__Extract provided__.
----------------------------------------

Association of hypogonadism with vitamin D status: the European Male Ageing Study
Lee DM, Tajar A, Pye SR, Boonen S, Vanderschueren D, Bouillon R, O'Neill TW, Bartfai G, Casanueva FF, Finn JD, Forti G, Giwercman A, Han TS, Huhtaniemi I, Kula K, Lean ME, Pendleton N, Punab M, Wu F. Eur J Endocrinol. 2011 Nov 2. [Epub ahead of print]

Source

D Lee, Arthritis UK Epidemiology Unit, The University of Manchester, Manchester, United Kingdom.

----------------------------------------

__Study material__.
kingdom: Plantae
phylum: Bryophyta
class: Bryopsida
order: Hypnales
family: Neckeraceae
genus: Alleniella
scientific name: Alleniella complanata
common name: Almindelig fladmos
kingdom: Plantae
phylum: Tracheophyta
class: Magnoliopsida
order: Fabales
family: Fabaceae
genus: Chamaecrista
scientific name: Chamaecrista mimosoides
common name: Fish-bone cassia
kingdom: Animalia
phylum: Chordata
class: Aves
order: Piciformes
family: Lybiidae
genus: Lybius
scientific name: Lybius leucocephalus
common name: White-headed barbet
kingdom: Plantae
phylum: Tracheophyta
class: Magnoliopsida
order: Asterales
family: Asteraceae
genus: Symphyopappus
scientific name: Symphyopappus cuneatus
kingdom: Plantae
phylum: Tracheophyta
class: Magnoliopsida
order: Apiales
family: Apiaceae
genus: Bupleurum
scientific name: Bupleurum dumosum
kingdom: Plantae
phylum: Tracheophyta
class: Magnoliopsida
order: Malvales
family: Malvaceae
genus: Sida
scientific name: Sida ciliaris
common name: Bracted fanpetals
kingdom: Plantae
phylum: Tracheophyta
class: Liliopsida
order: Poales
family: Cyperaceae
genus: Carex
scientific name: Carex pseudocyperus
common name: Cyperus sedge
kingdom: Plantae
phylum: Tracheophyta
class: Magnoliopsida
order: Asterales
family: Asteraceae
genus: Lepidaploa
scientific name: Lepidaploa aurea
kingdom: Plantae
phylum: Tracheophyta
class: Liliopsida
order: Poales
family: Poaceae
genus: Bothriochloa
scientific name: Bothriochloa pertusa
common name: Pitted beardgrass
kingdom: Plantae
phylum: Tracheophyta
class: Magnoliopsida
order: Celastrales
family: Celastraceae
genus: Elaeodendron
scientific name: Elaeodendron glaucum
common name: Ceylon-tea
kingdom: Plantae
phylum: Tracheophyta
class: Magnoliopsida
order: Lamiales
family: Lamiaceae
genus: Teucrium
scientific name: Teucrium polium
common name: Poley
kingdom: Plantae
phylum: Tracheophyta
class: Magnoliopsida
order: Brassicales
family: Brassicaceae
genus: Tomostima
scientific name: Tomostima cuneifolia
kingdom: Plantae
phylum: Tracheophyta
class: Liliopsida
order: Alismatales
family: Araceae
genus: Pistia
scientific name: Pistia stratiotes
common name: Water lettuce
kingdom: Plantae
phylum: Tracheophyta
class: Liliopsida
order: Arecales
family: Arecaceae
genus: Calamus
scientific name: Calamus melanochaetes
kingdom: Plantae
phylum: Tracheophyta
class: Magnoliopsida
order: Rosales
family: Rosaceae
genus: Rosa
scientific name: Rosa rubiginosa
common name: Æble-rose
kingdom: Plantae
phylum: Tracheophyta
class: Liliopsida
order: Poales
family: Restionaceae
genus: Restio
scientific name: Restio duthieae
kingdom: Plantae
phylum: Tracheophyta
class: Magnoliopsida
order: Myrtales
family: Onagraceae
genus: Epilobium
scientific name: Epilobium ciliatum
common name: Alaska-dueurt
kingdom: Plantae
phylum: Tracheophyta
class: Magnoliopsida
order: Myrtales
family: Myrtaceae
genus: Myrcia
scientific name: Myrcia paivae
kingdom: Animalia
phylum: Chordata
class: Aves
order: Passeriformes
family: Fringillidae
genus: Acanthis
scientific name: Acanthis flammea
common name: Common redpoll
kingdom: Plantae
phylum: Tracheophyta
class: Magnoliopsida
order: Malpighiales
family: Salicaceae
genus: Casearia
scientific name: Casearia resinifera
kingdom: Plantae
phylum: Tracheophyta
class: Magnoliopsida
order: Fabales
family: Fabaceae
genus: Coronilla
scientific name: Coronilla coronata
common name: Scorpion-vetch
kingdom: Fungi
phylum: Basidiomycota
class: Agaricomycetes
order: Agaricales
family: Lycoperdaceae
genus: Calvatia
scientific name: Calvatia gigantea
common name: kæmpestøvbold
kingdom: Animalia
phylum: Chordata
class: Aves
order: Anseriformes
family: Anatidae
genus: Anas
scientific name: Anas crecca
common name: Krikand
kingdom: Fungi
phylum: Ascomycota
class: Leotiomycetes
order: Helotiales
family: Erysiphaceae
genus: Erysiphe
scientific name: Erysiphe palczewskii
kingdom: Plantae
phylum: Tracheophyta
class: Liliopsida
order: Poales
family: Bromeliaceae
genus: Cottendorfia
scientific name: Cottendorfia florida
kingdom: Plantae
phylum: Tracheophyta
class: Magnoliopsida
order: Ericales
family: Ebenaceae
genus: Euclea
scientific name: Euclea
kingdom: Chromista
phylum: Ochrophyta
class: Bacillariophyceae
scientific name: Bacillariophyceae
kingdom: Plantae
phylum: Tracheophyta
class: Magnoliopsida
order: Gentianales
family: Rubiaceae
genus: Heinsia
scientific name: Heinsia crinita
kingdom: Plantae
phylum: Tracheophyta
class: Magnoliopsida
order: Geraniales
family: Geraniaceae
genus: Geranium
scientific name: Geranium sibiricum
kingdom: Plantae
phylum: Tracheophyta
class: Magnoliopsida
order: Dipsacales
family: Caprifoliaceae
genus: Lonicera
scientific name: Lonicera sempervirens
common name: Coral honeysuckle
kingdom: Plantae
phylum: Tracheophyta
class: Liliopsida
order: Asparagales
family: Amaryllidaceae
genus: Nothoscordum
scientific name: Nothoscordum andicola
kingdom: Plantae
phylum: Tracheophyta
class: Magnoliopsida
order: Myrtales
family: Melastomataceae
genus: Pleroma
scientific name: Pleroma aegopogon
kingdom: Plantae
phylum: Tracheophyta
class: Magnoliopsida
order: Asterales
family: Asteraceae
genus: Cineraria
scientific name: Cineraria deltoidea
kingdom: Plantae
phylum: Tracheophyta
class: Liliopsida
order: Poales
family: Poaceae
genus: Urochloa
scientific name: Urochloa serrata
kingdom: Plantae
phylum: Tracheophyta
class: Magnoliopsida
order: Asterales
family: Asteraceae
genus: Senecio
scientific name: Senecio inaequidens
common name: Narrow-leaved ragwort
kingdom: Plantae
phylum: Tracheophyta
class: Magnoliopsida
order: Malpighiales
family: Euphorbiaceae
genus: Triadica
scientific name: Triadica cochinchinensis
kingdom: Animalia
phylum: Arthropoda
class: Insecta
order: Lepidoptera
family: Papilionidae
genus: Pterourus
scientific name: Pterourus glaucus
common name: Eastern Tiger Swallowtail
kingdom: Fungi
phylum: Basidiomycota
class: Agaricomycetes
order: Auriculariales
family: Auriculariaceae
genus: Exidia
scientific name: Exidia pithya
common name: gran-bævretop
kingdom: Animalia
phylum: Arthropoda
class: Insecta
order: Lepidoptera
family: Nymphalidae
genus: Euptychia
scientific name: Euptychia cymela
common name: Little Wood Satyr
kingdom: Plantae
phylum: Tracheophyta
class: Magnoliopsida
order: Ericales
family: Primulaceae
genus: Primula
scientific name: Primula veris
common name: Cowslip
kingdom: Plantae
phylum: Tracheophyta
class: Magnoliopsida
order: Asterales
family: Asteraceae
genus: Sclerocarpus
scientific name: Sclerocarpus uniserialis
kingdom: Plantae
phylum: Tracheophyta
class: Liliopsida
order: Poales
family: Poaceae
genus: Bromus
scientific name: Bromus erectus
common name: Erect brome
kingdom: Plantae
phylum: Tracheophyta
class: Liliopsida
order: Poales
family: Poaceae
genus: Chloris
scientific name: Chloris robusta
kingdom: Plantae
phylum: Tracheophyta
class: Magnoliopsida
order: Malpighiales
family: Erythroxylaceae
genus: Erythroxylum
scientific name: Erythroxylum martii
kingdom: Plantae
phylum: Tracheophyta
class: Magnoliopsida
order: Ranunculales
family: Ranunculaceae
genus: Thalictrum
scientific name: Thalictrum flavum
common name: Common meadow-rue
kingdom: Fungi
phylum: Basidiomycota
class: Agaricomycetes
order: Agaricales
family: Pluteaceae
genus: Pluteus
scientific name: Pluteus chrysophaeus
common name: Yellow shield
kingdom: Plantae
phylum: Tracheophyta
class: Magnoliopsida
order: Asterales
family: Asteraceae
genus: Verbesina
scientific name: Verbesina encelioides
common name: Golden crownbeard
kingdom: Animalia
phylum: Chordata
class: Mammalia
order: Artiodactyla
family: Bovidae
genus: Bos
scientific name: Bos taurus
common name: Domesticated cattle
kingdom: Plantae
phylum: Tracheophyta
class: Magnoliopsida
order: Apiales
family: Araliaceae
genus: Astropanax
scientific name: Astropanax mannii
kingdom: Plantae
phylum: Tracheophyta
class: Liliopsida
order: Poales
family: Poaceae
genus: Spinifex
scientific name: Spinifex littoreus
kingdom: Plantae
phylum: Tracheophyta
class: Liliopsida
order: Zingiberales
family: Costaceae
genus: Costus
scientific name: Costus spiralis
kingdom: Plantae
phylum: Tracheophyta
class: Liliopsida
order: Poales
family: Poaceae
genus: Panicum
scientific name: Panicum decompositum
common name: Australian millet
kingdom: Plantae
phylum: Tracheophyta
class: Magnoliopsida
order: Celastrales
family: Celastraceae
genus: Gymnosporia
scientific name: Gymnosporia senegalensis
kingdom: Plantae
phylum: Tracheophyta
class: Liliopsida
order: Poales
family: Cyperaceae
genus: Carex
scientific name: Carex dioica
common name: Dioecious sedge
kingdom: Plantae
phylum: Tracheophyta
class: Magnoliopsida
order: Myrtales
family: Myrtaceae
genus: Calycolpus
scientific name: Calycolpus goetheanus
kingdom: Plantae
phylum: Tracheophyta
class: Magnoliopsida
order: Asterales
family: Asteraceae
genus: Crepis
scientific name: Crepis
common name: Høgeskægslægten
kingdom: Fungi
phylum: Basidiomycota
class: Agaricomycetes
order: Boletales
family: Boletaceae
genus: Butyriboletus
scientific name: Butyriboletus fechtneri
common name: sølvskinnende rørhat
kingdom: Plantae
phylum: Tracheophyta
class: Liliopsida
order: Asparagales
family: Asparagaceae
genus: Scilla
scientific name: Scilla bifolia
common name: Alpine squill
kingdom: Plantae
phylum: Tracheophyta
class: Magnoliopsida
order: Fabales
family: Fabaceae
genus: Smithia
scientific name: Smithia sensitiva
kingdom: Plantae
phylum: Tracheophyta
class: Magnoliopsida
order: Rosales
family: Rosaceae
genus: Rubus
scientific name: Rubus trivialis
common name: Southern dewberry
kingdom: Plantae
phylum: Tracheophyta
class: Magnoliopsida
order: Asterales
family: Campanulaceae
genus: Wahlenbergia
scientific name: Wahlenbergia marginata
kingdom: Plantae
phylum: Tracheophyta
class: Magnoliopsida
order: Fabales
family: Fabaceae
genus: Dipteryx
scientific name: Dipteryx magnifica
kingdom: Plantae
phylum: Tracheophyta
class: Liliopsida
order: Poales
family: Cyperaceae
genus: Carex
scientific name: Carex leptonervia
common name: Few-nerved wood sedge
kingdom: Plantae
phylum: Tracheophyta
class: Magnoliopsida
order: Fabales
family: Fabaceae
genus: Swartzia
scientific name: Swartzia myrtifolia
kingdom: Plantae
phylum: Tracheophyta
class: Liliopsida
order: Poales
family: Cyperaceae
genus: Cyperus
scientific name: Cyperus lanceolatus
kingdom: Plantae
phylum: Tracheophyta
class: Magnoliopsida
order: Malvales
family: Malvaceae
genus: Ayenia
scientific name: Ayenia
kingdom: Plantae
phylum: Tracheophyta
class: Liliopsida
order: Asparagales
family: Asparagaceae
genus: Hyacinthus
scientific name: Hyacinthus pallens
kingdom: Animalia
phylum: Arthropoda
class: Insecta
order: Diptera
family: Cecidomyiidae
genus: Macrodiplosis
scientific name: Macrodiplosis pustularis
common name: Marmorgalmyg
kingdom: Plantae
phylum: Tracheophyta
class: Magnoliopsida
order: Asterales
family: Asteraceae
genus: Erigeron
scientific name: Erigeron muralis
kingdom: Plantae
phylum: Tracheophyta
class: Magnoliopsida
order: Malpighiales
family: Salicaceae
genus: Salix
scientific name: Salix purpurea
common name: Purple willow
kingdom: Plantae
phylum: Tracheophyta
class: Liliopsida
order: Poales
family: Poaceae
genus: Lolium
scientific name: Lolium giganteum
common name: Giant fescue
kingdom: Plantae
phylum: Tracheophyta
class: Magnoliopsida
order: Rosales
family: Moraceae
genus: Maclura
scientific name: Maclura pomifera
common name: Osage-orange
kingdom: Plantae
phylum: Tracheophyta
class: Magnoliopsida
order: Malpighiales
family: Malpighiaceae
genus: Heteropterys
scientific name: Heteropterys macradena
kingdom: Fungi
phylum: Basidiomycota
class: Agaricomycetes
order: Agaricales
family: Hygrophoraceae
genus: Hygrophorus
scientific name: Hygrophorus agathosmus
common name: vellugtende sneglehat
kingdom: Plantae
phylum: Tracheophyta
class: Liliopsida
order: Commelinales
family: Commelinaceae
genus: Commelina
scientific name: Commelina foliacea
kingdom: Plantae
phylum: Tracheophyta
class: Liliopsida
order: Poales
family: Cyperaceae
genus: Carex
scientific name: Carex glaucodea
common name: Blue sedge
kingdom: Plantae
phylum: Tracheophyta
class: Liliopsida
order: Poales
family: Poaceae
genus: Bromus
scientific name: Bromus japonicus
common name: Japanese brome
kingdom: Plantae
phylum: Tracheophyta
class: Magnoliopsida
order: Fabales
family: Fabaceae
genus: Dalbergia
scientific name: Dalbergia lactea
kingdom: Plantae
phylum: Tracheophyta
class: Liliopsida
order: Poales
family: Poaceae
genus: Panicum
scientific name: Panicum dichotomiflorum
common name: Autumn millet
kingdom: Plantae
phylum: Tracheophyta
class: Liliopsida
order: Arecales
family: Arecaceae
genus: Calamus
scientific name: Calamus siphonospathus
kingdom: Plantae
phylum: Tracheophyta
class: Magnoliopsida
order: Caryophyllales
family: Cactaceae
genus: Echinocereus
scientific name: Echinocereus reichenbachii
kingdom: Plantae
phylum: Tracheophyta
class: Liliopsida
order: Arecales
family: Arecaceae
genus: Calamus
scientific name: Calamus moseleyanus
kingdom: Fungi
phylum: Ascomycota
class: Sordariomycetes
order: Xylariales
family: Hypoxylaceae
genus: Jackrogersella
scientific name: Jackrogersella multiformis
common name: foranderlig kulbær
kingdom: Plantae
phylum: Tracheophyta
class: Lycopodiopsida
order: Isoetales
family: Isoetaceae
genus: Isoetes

----------------------------------------

__Instructions to follow__.
Reproduce, word for word, the part of the vitamin D study listing that opens with the words containing "Association of hypogonadism" and closes with "Manchester, United Kingdom.". The entries have nothing to do with the vitamin D study listing.

__Response to this exercise__.
Association of hypogonadism with vitamin D status: the European Male Ageing Study
Lee DM, Tajar A, Pye SR, Boonen S, Vanderschueren D, Bouillon R, O'Neill TW, Bartfai G, Casanueva FF, Finn JD, Forti G, Giwercman A, Han TS, Huhtaniemi I, Kula K, Lean ME, Pendleton N, Punab M, Wu F. Eur J Endocrinol. 2011 Nov 2. [Epub ahead of print]

Source

D Lee, Arthritis UK Epidemiology Unit, The University of Manchester, Manchester, United Kingdom.